Reputation: 86729
I'm using IXMLDOMDocument::transformNode
to apply an XSLT transform using C++ code that looks a little bit like this:
CComPtr<IXMLDOMDocument2> spXMLDoc;
// load spXMLDoc
CComPtr<IXMLDOMDocument2> spXSLDoc;
// load spXSLDoc
BSTR *pResult;
HRESULT hr = spXMLDoc->transformNode( spXSLDoc, pResult );
if (FAILED(hr))
{
// Handle me
}
This code works, however if the transform fails then I don't know how to get any information about where or why it failed - at the moment its failing (on a complex XSLT with multiple includes) with a HRESULT of E_FAIL
- is there any way I can get some more detail on why its failing?
I've already tried the parseError
property to get more error detail:
IXMLDOMParseError *parseError = NULL;
hr = spXMLDoc->get_parseError(&parseError);
if ( !FAILED( hr ) )
{
long errorCode = 0;
hr = parseError->get_errorCode(&errorCode);
// etc...
The call to get_parseError
succeeds, however the call to get_errorCode
fails with HRESULT S_FALSE
, indicating that there was not a parse error. This page tells me that there are two types of error - parse errors and runtime errors.

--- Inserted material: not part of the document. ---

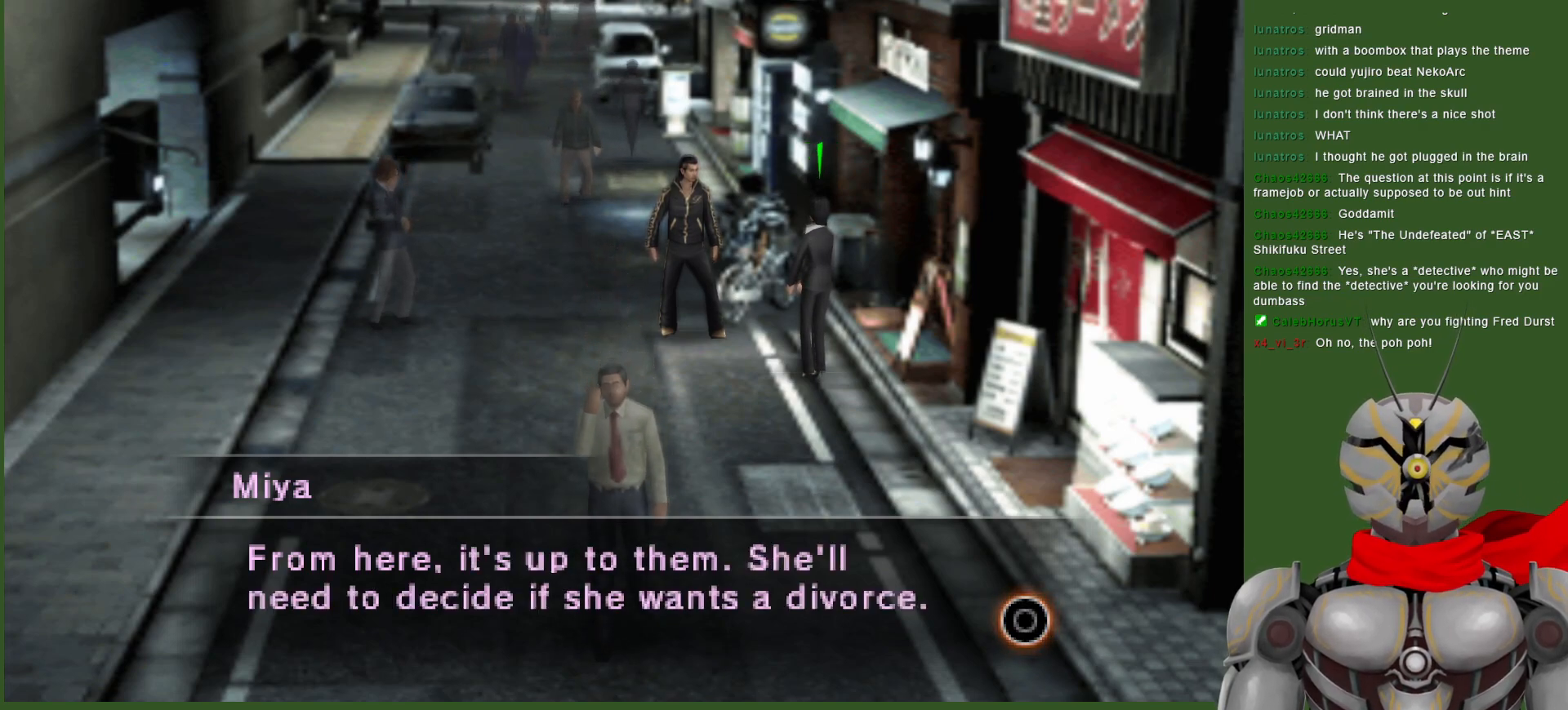
{"buttons": [], "left_stick": "center", "right_stick": "center", "events": []}
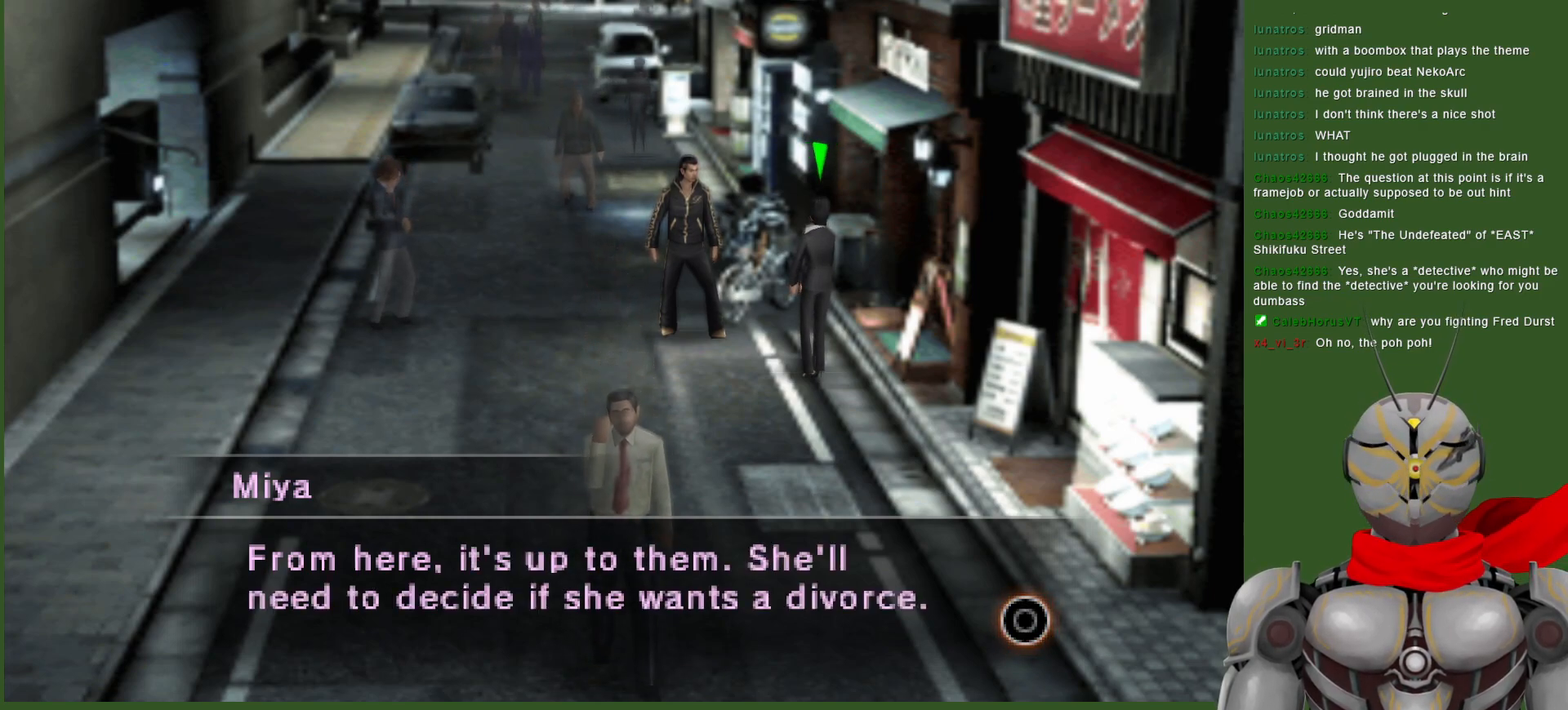
{"buttons": [], "left_stick": "center", "right_stick": "center", "events": [[333, "CIRCLE", "down"], [450, "CIRCLE", "up"]]}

It shows how to handle both, however appears to be JavaScript oriented - in my case no C++ runtime errors are thrown.
Upvotes: 3
Views: 1572
Reputation: 2923
Sorry, I'm not sure from C++. You might try a quick command line transformation to help find the error in XSLT. There's a number of errors where the XSL will load, but can't transform. For an example pop an somewhere in the XSL file to trigger this type of error.
Here's a sample command line transformation tool. Write to transform.js and run cscript.exe transform.js from a command line
var strDOMObject = "MSXML2.FreeThreadedDOMDocument";
var strHTTPObject = "MSXML2.XMLHTTP";
var strTemplateObject = "MSXML2.XSLTemplate";
function transform( xml, xsl ) {
var xslt = new ActiveXObject( strTemplateObject );
var xmlReturn = new ActiveXObject( strDOMObject );
var xslProc;
try {
xslt.stylesheet = xsl;
} catch( e ) {
throw e;
}
xslProc = xslt.createProcessor();
xslProc.input = xml;
xslProc.transform();
return xslProc.output;
}
try {
var xml = new ActiveXObject( strDOMObject );
xml.load( "id.xml" );
var xsl = new ActiveXObject( strDOMObject );
xsl.load( "id.xsl" );
WScript.Echo( transform( xml, xsl ) );
} catch( err ) {
WScript.Echo (err.description );
}
Hope this helps, and that you can find out the C++ answer.